Kokomo Tribune; Kokomo, Indiana

Local News

July 21, 2013

Students without citizenship face struggles in Indiana

The fight for an education continues.

Angel Ramos, 20, moved to Indiana with his parents and younger sister from Uruapan, Michoacán, Mexico, when he was 8.

His family moved to the U.S. for typical reasons: to work and build a better life for him and his sister, Ramos said.

He attended U.S. schools beginning in the fourth grade and graduated from Kokomo High School in 2010.

Ramos now works with his father as an independent contractor, mostly making furnishings for houses, such as door frames and cabinets.

Because it’s just the two of them, they don’t make much money, and definitely not enough to send Angel to college since House Bill 1402 passed in 2011.

HB 1402 requires undocumented students like Angel to pay out-of state tuition.

Before the bill, tuition at Indiana University Kokomo was manageable at $198 per credit hour.

“It was just enough money that me and my dad could work together and pay as we went,” Ramos said. “It would be hard, but we would be able to do it.
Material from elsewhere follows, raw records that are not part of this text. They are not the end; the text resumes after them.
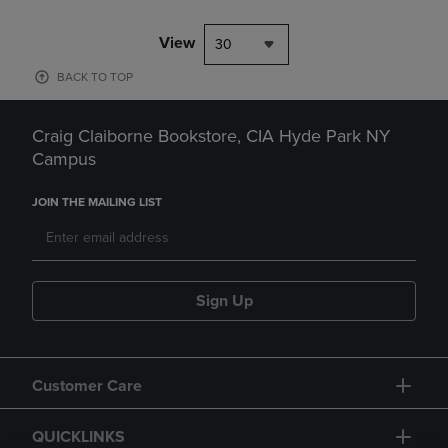
View
30
BACK TO TOP
Craig Claiborne Bookstore, CIA Hyde Park NY
Campus
JOIN THE MAILING LIST
Sign Up
Customer Care
QUICKLINKS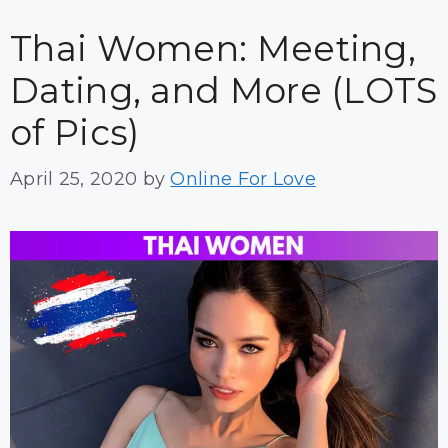
Thai Women: Meeting,
Dating, and More (LOTS
of Pics)
April 25, 2020
by
Online For Love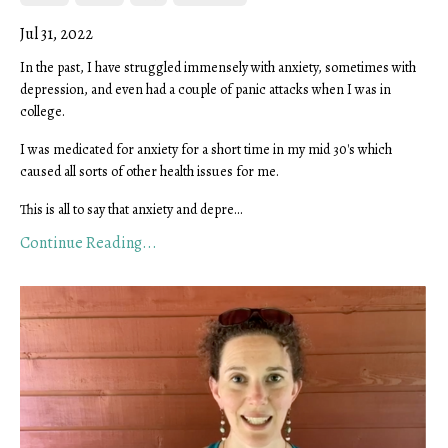
Jul 31, 2022
In the past, I have struggled immensely with anxiety, sometimes with
depression, and even had a couple of panic attacks when I was in
college.
I was medicated for anxiety for a short time in my mid 30's which
caused all sorts of other health issues for me.
This is all to say that anxiety and depre...
Continue Reading...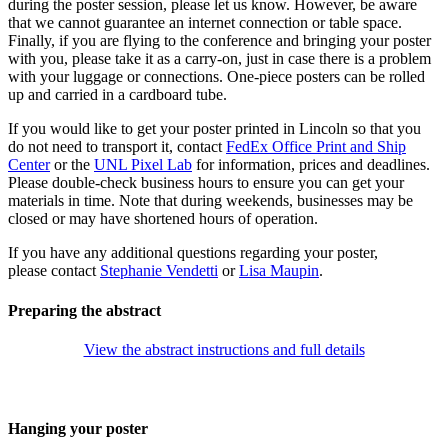
during the poster session, please let us know. However, be aware
that we cannot guarantee an internet connection or table space.
Finally, if you are flying to the conference and bringing your poster
with you, please take it as a carry-on, just in case there is a problem
with your luggage or connections. One-piece posters can be rolled
up and carried in a cardboard tube.
If you would like to get your poster printed in Lincoln so that you
do not need to transport it, contact
FedEx Office Print and Ship
Center
or the
UNL Pixel Lab
for information, prices and deadlines.
Please double-check business hours to ensure you can get your
materials in time. Note that during weekends, businesses may be
closed or may have shortened hours of operation.
If you have any additional questions regarding your poster,
please contact
Stephanie Vendetti
or
Lisa Maupin
.
Preparing the abstract
View the abstract instructions and full details
Hanging your poster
He would work, and I would study and help him out.”

He got as far as attending orientation and signing up for classes to study fine arts at the local college before the bill passed and reality hit him like a smack in the face.

“I started getting really excited … But, one night I came home, turned on the news, and there were these kids my age at the Statehouse, protesting a new bill signed by Gov. Mitch Daniels,” he said. “Later on I found out that that law prevented me from getting in-state tuition.”
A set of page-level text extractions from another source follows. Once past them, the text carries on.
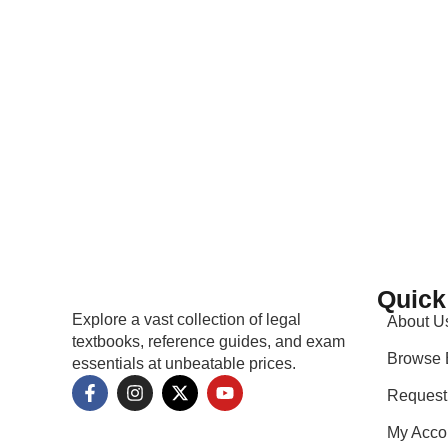
Only logged in customers who have purchased this pro
Quick
Explore a vast collection of legal
About U
textbooks, reference guides, and exam
Browse 
essentials at unbeatable prices.
Request
My Acco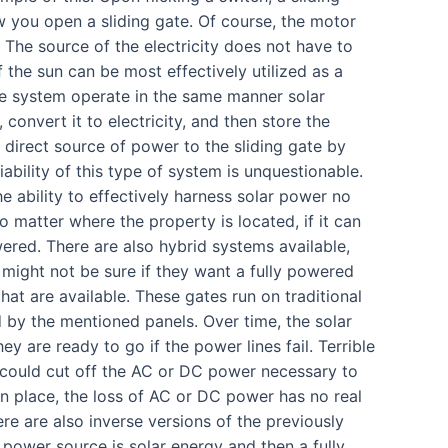
w you open a sliding gate. Of course, the motor
 The source of the electricity does not have to
f the sun can be most effectively utilized as a
te system operate in the same manner solar
convert it to electricity, and then store the
e direct source of power to the sliding gate by
bility of this type of system is unquestionable.
 ability to effectively harness solar power no
matter where the property is located, if it can
wered. There are also hybrid systems available,
 might not be sure if they want a fully powered
hat are available. These gates run on traditional
d by the mentioned panels. Over time, the solar
y are ready to go if the power lines fail. Terrible
t could cut off the AC or DC power necessary to
in place, the loss of AC or DC power has no real
ere are also inverse versions of the previously
 power source is solar energy and then a fully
Now Angel would have to pay IU Kokomo’s out-of state rate of $563 per credit hour if he wanted to attend school.

“When I went up to my dad and talked to him, he just looked at me and said, ‘We can’t afford that,’” Ramos said.

He was devastated.

He feels just as American as anyone who was born in the U.S., he said, and he doesn’t understand why he should be forced to pay out-of state tuition in a state where he has lived the majority of his life.

“I wasn’t born here, but I was raised here,” he said. “I went to American schools, went on field trips, had American friends, watched American movies, and I stood up every morning at school and said the Pledge of Allegiance.”

For students like Ramos, HB 1402 made college two to three times more expensive and much harder to pay for, especially since such students also are ineligible for state or federal financial aid.

When the bill went into effect July 1, 2011, students had two options: pay out-of state tuition or drop out and wait for Congress to pass immigration reform or apply for Obama’s Deferred Action for Childhood Arrivals work permit policy.